*** Opening of SOURCE MATERIAL ***

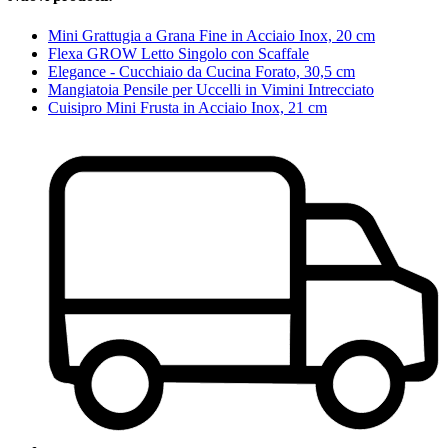
Mini Grattugia a Grana Fine in Acciaio Inox, 20 cm
Flexa GROW Letto Singolo con Scaffale
Elegance - Cucchiaio da Cucina Forato, 30,5 cm
Mangiatoia Pensile per Uccelli in Vimini Intrecciato
Cuisipro Mini Frusta in Acciaio Inox, 21 cm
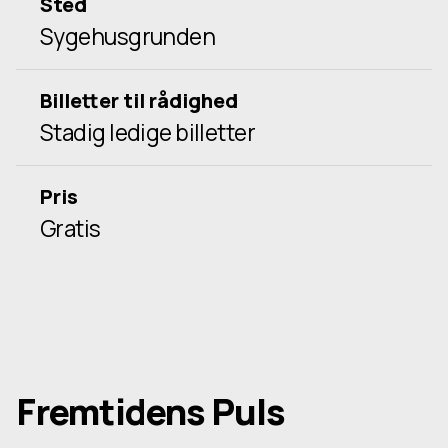
Sted
Sygehusgrunden
Billetter til rådighed
Stadig ledige billetter
Pris
Gratis
Fremtidens Puls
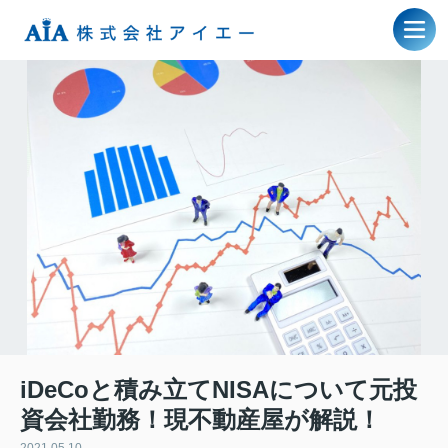
iDeCoと積み立てNISAについて元投
資会社勤務！現不動産屋が解説！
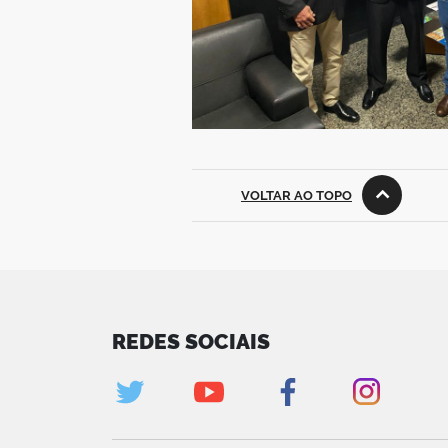
VOLTAR AO TOPO
REDES SOCIAIS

*** Close of SOURCE MATERIAL ***

Duplicate the text lines of these rows verbatim, omitting the pictures.

- [SOLUTION TO THIS PROBLEM]
Mini Grattugia a Grana Fine in Acciaio Inox, 20 cm
Flexa GROW Letto Singolo con Scaffale
Elegance - Cucchiaio da Cucina Forato, 30,5 cm
Mangiatoia Pensile per Uccelli in Vimini Intrecciato
Cuisipro Mini Frusta in Acciaio Inox, 21 cm
Sted
Sygehusgrunden
Billetter til rådighed
Stadig ledige billetter
Pris
Gratis
Fremtidens Puls
iDeCoと積み立てNISAについて元投
資会社勤務！現不動産屋が解説！
VOLTAR AO TOPO
REDES SOCIAIS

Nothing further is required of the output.